The format for lexeme names is the character "+", followed by the dictionary form of the lexeme, followed by "-" and an indication of the sense of the dictionary form, followed by a representation of the syntactic category (e.g., v, n, adj) and a number indicating which sense of that syntactic category. For example, +eat-v2 is the lexeme label for the second sense of the verb eat.
A proper name which is to be entered into the lexicon would reference an Onomasticon entry in the lexical semantics (defined below), but would otherwise appear just as any other lexicon entry. For example, +Paris-n1 might be the label for the lexical item Paris which names the city Paris, France. This arrangement allows language-independent world knowledge to be maintained independently of language-specific nomenclature (which, in turn, affects its phonology, morphology, syntactic behavior, etc).

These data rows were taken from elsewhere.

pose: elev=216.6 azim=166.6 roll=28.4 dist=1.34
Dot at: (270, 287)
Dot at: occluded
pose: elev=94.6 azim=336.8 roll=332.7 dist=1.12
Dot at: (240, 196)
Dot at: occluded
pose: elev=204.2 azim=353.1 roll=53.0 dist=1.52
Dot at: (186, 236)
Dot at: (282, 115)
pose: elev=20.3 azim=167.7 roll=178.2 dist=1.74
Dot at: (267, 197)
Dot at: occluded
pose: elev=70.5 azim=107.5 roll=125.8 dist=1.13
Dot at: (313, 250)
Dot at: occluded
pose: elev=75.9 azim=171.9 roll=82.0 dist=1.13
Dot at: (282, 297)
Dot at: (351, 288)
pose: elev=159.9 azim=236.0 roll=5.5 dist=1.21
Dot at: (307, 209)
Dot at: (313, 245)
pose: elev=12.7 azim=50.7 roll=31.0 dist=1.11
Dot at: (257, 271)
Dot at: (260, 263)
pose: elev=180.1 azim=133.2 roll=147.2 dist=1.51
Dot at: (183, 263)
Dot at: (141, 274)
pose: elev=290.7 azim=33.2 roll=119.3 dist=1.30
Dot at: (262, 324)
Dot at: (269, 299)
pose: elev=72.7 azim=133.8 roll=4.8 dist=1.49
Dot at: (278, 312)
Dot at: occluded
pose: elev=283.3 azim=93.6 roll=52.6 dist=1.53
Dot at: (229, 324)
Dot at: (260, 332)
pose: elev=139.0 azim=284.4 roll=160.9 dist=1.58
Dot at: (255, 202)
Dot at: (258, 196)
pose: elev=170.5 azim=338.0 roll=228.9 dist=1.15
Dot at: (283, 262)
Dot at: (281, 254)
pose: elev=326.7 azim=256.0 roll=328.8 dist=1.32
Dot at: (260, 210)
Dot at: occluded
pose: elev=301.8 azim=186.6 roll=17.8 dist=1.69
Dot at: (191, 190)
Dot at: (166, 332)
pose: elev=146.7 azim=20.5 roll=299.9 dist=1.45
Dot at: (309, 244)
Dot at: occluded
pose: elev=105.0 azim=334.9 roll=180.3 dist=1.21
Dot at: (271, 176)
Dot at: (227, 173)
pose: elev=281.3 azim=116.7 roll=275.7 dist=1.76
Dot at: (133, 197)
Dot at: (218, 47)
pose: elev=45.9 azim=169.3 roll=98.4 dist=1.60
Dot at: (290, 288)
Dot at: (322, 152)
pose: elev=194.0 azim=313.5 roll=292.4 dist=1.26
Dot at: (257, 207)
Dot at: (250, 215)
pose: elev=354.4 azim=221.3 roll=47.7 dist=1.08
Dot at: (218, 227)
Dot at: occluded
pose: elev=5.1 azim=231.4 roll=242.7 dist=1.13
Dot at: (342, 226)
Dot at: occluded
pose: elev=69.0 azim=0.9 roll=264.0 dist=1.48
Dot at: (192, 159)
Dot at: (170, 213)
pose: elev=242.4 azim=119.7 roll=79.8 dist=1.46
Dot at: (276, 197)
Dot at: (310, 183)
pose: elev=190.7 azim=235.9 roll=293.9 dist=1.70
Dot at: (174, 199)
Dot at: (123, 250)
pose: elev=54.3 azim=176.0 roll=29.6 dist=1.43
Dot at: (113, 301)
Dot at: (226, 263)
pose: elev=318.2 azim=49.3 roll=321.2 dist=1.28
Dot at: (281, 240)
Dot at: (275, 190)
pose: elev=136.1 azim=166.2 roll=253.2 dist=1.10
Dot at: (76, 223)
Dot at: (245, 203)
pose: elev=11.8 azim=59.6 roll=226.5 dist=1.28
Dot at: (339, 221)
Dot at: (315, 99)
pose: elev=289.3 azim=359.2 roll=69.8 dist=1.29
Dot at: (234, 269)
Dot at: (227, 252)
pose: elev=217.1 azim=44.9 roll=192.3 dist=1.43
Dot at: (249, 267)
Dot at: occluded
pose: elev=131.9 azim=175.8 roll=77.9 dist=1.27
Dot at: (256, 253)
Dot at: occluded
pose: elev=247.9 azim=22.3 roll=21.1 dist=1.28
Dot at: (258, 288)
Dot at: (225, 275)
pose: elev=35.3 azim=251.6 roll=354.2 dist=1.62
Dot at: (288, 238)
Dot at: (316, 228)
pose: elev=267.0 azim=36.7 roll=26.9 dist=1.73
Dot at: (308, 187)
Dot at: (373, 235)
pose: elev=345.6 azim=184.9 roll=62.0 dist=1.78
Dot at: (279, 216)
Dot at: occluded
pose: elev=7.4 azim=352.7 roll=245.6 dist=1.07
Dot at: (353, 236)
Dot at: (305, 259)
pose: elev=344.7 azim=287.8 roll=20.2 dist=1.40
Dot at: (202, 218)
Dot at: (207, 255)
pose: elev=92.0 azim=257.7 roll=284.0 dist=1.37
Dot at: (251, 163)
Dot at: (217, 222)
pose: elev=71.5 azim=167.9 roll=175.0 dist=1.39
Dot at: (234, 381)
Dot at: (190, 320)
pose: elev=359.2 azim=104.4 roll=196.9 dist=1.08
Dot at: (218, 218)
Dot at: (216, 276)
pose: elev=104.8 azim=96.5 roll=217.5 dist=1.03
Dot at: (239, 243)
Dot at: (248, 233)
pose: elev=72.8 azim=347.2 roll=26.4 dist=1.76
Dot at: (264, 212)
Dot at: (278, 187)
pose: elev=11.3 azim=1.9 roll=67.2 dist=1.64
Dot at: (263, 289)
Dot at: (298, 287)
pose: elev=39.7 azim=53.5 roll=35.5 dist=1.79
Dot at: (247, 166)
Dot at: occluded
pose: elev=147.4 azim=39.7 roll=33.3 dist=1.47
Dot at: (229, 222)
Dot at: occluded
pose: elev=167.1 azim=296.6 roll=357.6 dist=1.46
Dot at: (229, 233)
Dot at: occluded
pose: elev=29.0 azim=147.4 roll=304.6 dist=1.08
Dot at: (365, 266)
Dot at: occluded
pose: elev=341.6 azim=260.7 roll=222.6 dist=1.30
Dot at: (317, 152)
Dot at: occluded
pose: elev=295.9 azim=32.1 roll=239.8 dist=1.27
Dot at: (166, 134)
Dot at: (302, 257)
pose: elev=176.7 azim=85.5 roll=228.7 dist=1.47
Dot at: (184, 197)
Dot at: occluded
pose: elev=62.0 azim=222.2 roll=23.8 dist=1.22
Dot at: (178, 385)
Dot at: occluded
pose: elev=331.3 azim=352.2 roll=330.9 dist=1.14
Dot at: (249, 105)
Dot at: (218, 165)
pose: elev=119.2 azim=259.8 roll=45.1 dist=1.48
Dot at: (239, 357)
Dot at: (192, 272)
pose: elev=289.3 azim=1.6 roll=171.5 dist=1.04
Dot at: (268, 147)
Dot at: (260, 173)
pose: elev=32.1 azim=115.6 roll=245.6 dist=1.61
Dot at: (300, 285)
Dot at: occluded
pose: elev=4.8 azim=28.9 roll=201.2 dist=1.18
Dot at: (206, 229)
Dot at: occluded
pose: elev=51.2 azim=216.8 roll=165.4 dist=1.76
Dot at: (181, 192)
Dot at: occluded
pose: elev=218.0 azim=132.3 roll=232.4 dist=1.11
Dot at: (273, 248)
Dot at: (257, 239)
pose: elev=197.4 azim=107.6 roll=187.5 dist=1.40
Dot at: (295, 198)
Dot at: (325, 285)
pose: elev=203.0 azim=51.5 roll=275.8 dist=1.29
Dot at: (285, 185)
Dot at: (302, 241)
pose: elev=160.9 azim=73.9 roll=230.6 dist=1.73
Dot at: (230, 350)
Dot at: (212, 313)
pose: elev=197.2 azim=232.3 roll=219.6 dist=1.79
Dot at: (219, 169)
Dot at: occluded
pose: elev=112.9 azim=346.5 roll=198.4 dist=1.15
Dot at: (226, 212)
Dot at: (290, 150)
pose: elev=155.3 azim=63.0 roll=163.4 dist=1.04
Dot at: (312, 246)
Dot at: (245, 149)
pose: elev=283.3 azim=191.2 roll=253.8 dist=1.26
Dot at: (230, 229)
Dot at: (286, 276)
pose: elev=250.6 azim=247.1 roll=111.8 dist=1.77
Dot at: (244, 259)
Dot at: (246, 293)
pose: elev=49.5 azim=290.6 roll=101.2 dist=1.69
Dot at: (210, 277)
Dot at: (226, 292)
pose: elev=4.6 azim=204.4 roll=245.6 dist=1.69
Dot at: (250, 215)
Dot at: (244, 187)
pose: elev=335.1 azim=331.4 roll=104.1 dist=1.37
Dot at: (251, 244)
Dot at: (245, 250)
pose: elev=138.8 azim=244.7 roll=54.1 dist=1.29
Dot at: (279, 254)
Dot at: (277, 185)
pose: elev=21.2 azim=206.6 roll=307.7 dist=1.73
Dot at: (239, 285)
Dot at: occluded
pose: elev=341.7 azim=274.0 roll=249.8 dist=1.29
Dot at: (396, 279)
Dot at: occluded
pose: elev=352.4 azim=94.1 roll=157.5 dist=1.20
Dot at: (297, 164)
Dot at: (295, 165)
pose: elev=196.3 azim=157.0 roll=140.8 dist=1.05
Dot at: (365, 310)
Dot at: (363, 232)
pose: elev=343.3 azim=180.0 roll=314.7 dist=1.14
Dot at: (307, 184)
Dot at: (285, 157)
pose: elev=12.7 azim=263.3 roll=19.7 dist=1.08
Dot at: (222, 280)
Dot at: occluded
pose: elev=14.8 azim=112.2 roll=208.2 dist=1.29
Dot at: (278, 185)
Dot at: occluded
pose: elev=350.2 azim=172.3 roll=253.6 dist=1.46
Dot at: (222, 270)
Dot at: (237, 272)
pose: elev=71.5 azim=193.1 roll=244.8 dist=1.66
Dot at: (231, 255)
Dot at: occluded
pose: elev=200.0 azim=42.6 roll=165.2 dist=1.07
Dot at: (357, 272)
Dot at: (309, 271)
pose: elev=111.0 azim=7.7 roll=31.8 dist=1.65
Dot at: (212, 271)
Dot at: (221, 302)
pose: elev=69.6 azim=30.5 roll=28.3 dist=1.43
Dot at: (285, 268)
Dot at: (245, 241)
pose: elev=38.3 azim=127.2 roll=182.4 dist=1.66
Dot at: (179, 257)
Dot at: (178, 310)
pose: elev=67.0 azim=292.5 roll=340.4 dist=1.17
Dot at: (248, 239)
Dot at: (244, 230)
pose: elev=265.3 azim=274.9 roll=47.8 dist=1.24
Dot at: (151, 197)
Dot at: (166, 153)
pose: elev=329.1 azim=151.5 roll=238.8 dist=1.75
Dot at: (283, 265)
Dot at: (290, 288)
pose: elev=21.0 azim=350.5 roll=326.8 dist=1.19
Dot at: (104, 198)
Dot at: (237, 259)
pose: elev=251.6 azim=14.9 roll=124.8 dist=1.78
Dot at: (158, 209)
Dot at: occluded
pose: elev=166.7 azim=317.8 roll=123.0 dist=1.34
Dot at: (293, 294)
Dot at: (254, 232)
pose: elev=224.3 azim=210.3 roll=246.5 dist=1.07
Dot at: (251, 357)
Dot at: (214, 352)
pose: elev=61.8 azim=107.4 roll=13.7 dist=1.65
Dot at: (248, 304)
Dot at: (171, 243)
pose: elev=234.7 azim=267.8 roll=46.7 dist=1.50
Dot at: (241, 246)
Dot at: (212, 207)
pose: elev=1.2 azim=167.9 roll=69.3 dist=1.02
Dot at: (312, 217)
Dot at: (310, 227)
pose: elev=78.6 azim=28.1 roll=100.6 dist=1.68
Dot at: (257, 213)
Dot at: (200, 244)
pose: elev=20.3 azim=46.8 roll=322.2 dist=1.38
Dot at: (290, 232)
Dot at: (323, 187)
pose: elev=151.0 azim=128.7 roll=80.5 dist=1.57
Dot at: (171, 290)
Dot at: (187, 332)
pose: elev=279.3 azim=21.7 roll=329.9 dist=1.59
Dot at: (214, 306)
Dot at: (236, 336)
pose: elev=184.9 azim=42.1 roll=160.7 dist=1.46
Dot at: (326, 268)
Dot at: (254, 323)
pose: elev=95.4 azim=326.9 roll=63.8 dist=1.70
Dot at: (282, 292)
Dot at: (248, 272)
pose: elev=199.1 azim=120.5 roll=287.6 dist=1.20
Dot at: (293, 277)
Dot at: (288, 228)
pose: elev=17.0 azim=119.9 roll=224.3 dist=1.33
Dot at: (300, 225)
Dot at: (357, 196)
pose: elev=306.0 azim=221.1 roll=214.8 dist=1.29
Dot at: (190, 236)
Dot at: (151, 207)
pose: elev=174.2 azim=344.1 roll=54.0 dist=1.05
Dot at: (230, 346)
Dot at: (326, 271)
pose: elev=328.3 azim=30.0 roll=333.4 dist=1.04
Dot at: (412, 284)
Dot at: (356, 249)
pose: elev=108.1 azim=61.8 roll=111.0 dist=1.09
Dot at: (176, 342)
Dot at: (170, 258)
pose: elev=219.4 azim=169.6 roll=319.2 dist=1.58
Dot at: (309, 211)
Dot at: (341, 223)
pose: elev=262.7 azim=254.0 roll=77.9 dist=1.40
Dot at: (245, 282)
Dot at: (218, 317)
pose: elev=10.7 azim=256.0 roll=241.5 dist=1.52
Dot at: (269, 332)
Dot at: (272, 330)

The CAT, MORPH, SYN, and SYN-STRUC zones are all referenced during the syntactic parsing (to include segmentation, tokenization, and morphological analysis) which, in practice, precedes the invocation of the semantic analysis (locally) in the processing model described below. The SEM zone is a focus of interest because it is the locus of interaction with the ontology (and onomasticon) knowledge base, and thus the source of many of the building blocks of the eventual meaning representation in TMR. Other sections in this document, as well as some of the papers, discuss the formalism used in the lexical semantic specification in the SEM zone, and the utilization of that specification is discussed in subsequent sections.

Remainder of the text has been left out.